→ **Records provided**
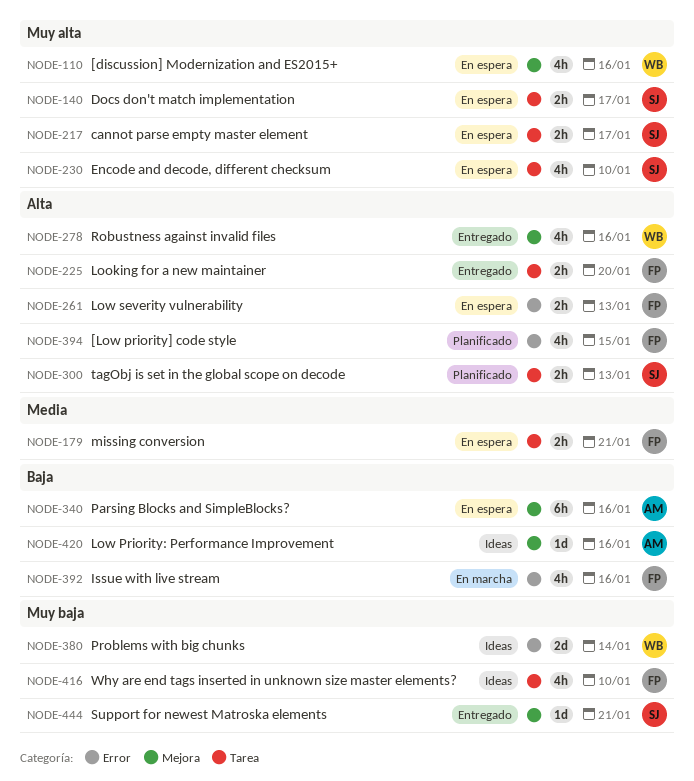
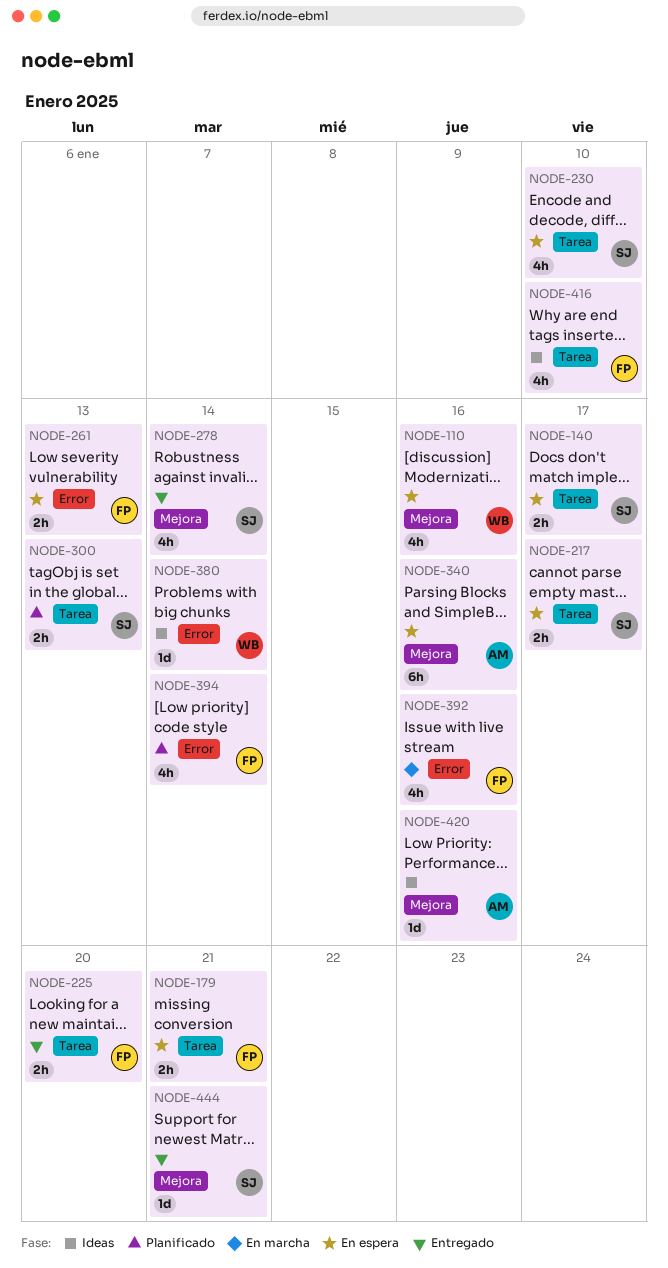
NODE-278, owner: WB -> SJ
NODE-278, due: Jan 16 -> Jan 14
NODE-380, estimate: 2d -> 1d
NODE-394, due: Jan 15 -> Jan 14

==

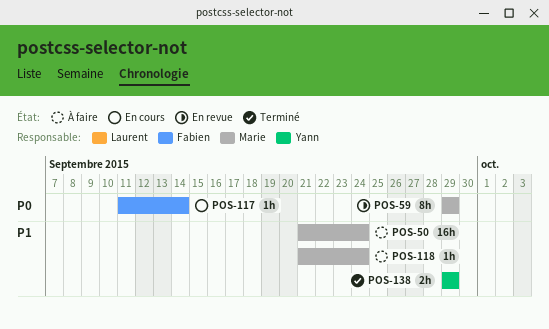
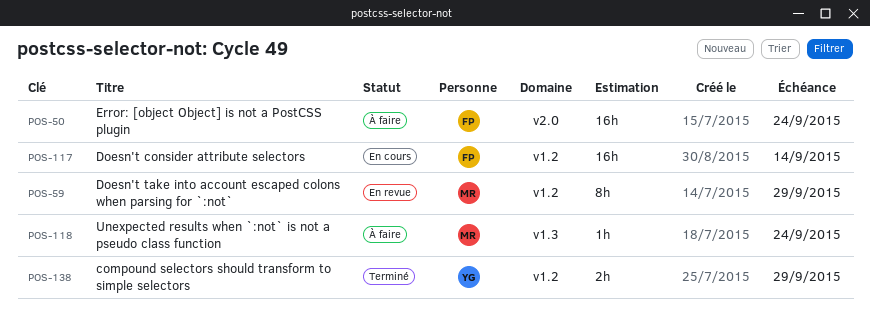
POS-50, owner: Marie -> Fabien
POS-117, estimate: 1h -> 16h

→ **What the exercise asks**
Return all lines from the data that include the string "NODE".

→ **Answer for the task**
NODE-278, owner: WB -> SJ
NODE-278, due: Jan 16 -> Jan 14
NODE-380, estimate: 2d -> 1d
NODE-394, due: Jan 15 -> Jan 14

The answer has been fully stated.